Мрак посмотрел на широкую ляду, что прикрывала лаз в погреб,
прикинул его размеры, кивнул, жить так все же можно. Запасов там явно на
две-три зимы, да и теперь, судя по столу, живут не совсем уж нищенски.
— Эй, малыш, — позвал он повелительно, — а ну-ка иди сюда.

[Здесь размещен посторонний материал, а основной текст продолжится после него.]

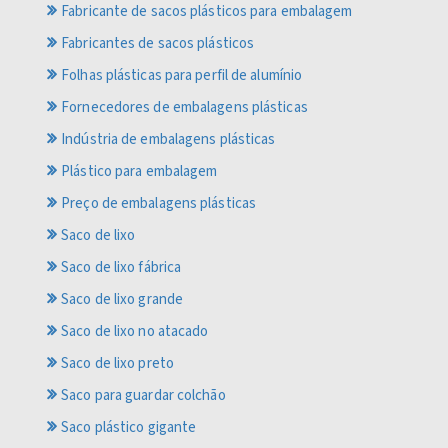
Fabricante de sacos plásticos para embalagem
Fabricantes de sacos plásticos
Folhas plásticas para perfil de alumínio
Fornecedores de embalagens plásticas
Indústria de embalagens plásticas
Plástico para embalagem
Preço de embalagens plásticas
Saco de lixo
Saco de lixo fábrica
Saco de lixo grande
Saco de lixo no atacado
Saco de lixo preto
Saco para guardar colchão
Saco plástico gigante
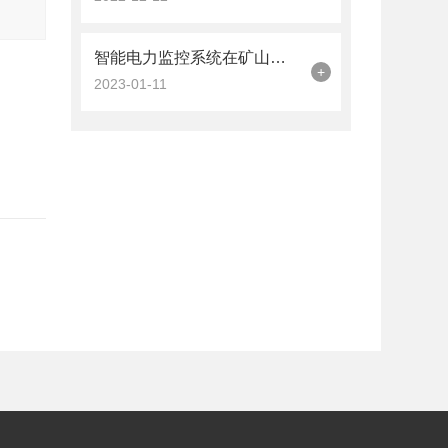
智能电力监控系统在矿山的应用与探讨
+
2023-01-11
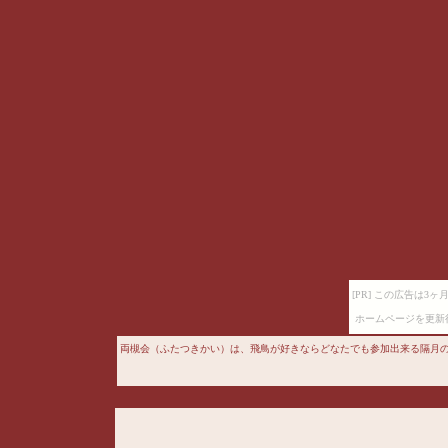
[PR] この広告は
ホームページを更新
両槻会（ふたつきかい）は、飛鳥が好きならどなたでも参加出来る隔月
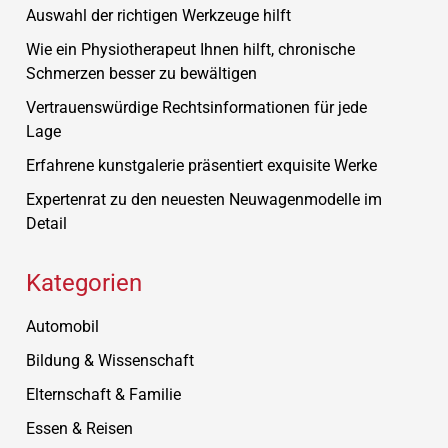
Auswahl der richtigen Werkzeuge hilft
Wie ein Physiotherapeut Ihnen hilft, chronische
Schmerzen besser zu bewältigen
Vertrauenswürdige Rechtsinformationen für jede
Lage
Erfahrene kunstgalerie präsentiert exquisite Werke
Expertenrat zu den neuesten Neuwagenmodelle im
Detail
Kategorien
Automobil
Bildung & Wissenschaft
Elternschaft & Familie
Essen & Reisen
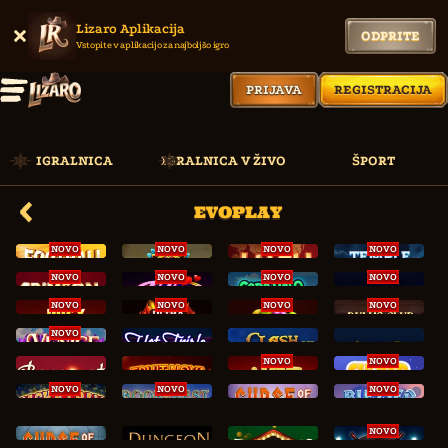
Lizaro Aplikacija
ODPRITE
Vstopite v aplikacijo za najboljšo igro
PRIJAVA
REGISTRACIJA
IGRALNICA
IGRALNICA V ŽIVO
ŠPORT
EVOPLAY
NOVO
NOVO
NOVO
NOVO
NOVO
NOVO
NOVO
NOVO
NOVO
NOVO
NOVO
NOVO
NOVO
NOVO
NOVO
NOVO
NOVO
NOVO
NOVO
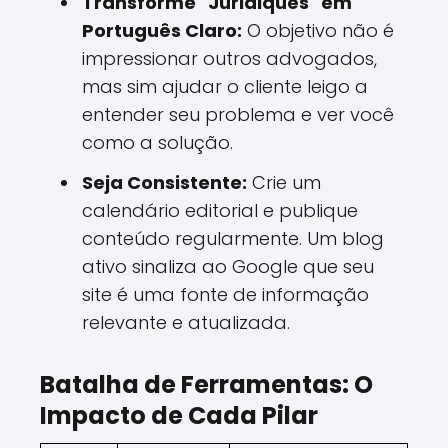
Transforme "Juridiquês" em
Português Claro:
O objetivo não é
impressionar outros advogados,
mas sim ajudar o cliente leigo a
entender seu problema e ver você
como a solução.
Seja Consistente:
Crie um
calendário editorial e publique
conteúdo regularmente. Um blog
ativo sinaliza ao Google que seu
site é uma fonte de informação
relevante e atualizada.
Batalha de Ferramentas: O
Impacto de Cada Pilar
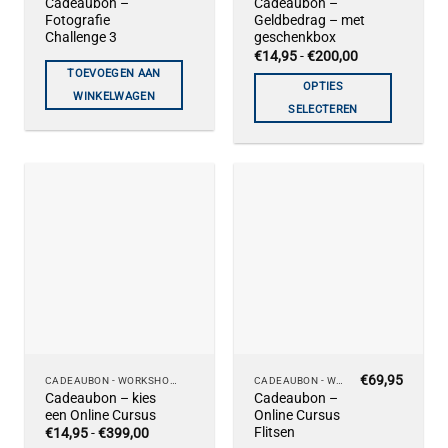
Cadeaubon –
Cadeaubon –
product
Fotografie
Geldbedrag – met
heeft
Challenge 3
geschenkbox
meerdere
Prijsklasse:
€
14,95
-
€
200,00
€14,95
variaties.
TOEVOEGEN AAN
tot
OPTIES
Deze
€200,00
WINKELWAGEN
SELECTEREN
optie
kan
gekozen
worden
op
de
productpagina
€
69,95
Dit
CADEAUBON - WORKSHOPS
CADEAUBON - WORKSHOPS
Cadeaubon – kies
Cadeaubon –
product
een Online Cursus
Online Cursus
heeft
Flitsen
Prijsklasse:
€
14,95
-
€
399,00
€14,95
meerdere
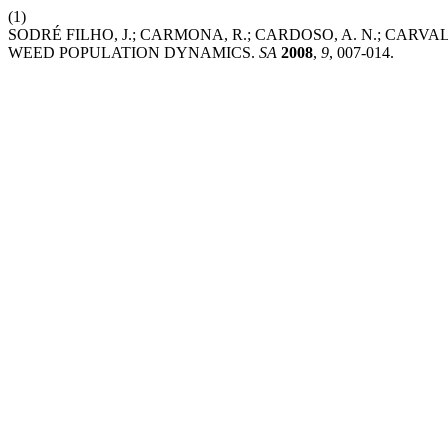
(1)
SODRÉ FILHO, J.; CARMONA, R.; CARDOSO, A. N.; CARV
WEED POPULATION DYNAMICS.
SA
2008
,
9
, 007-014.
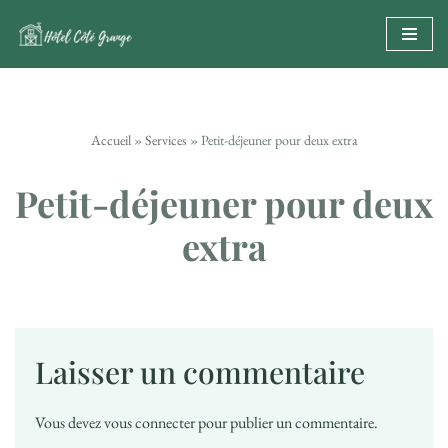
Aller
au
contenu
Accueil
»
Services
»
Petit-déjeuner pour deux extra
Petit-déjeuner pour deux
extra
Laisser un commentaire
Vous devez
vous connecter
pour publier un commentaire.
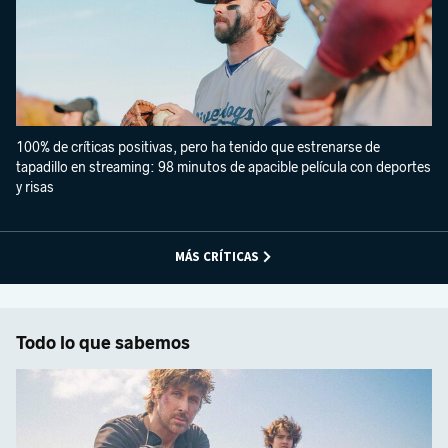
100% de críticas positivas, pero ha tenido que estrenarse de
tapadillo en streaming: 98 minutos de apacible película con deportes
y risas
MÁS CRÍTICAS
Todo lo que sabemos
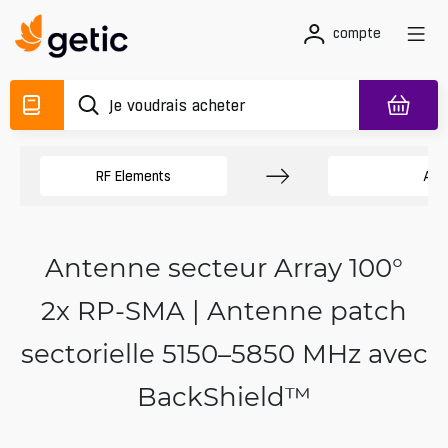
compte
RF Elements
Ant
Antenne secteur Array 100°
2x RP-SMA | Antenne patch
sectorielle 5150–5850 MHz avec
BackShield™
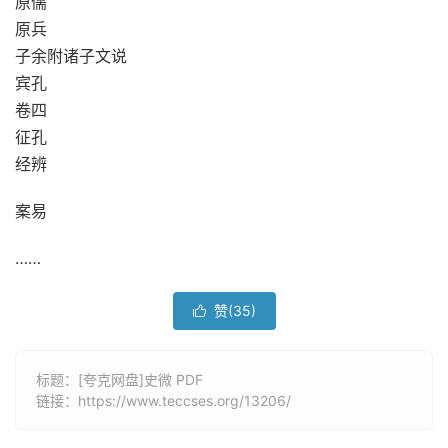
原儒
原兵
子余附诸子文说
宾孔
卷四
征孔
经辨
案易
……
赞(
35
)

标题：[夸克网盘]史微 PDF
链接：
https://www.teccses.org/13206/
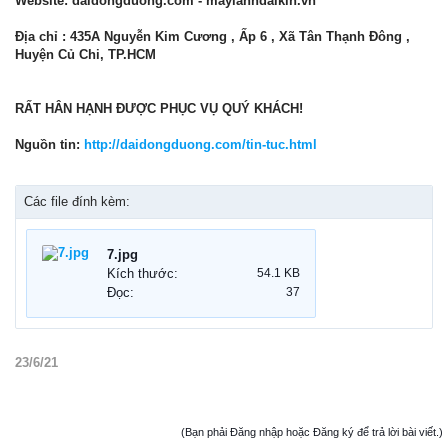
Website: daidongduong.com - maylanhdaikin.vn
Địa chỉ :
435A Nguyễn Kim Cương , Ấp 6 , Xã Tân Thạnh Đông ,
Huyện Củ Chi, TP.HCM
RẤT HÂN HẠNH ĐƯỢC PHỤC VỤ QUÝ KHÁCH!
Nguồn tin:
http://daidongduong.com/tin-tuc.html
Các file đính kèm:
7.jpg
Kích thước:
54.1 KB
Đọc:
37
23/6/21
(Bạn phải Đăng nhập hoặc Đăng ký để trả lời bài viết.)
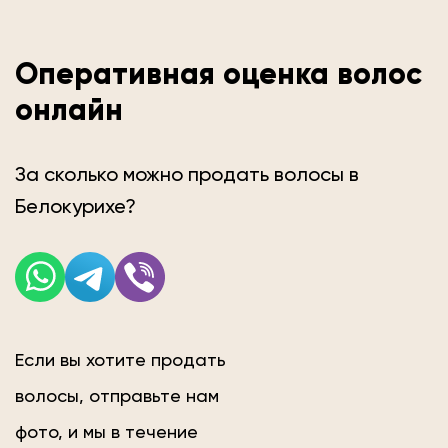
Оперативная оценка волос
онлайн
За сколько можно продать волосы в
Белокурихе?
Если вы хотите продать
волосы, отправьте нам
фото, и мы в течение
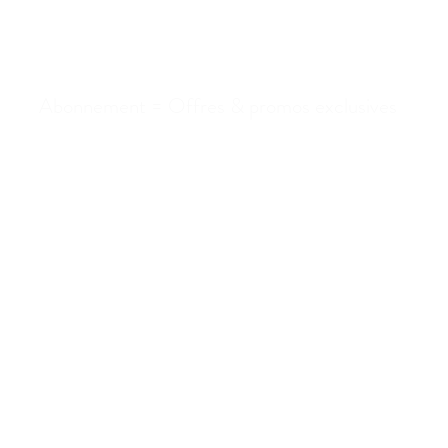
es-vous sur la list
Abonnement = Offres & promos exclusives
re boutique
Politique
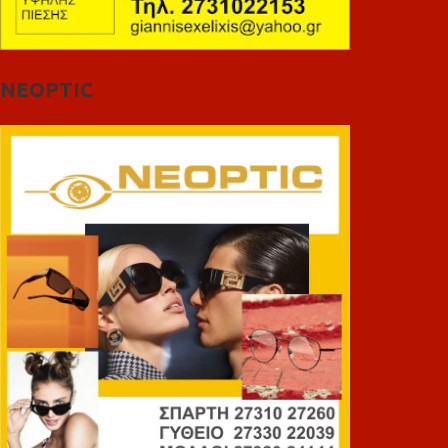
NEOPTIC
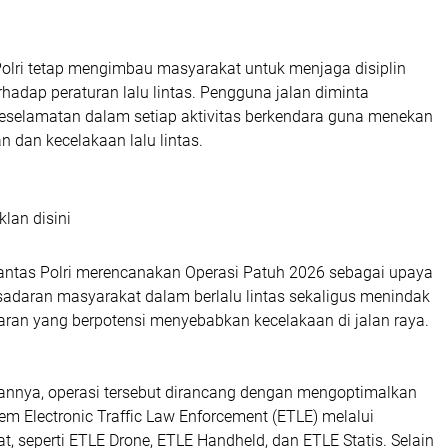
Polri tetap mengimbau masyarakat untuk menjaga disiplin
hadap peraturan lalu lintas. Pengguna jalan diminta
elamatan dalam setiap aktivitas berkendara guna menekan
 dan kecelakaan lalu lintas.
klan disini
antas Polri merencanakan Operasi Patuh 2026 sebagai upaya
adaran masyarakat dalam berlalu lintas sekaligus menindak
aran yang berpotensi menyebabkan kecelakaan di jalan raya.
nnya, operasi tersebut dirancang dengan mengoptimalkan
m Electronic Traffic Law Enforcement (ETLE) melalui
t, seperti ETLE Drone, ETLE Handheld, dan ETLE Statis. Selain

Мальчонка поглядел исподлобья. Злые волчьи глаза блеснули
злобой. Верхняя губа приподнялась, показывая острый клык. Мрак согнал улыбку с
лица, его губа справа приподнялась, показав клык в три раза длиннее, а из горла
едва слышно донеслось низкое рычание.
Женщина отшатнулась, а мальчишка застыл, глаза уставились в
темное лицо странного человека. Мрак поманил пальцем, мальчонка послушно
подошел.
— Ты что же это, мерзавец, — сказал Мрак внятно, — трубу
разломал?.. Твои отец и мать уже не маленькие, чтобы всякий раз на крышу
лазить!.. Сегодня же чтоб починил!.. Сам. И больше не ломай. Тебе что, мало
соседских труб? Да и те по ночам можно только, чтоб никто не видел. Так даже
интереснее... Но это я так, к слову. Ты мне другое скажи: есть дорога отсюда к
Верховному Упырю?
Мальчонка смотрел, вытаращив глаза. Это было страшно, когда
из-под массивных надбровных дуг, похожих на медвежьи, глаза блестели уже не из
глубоких щелей, а выпучились как у совы.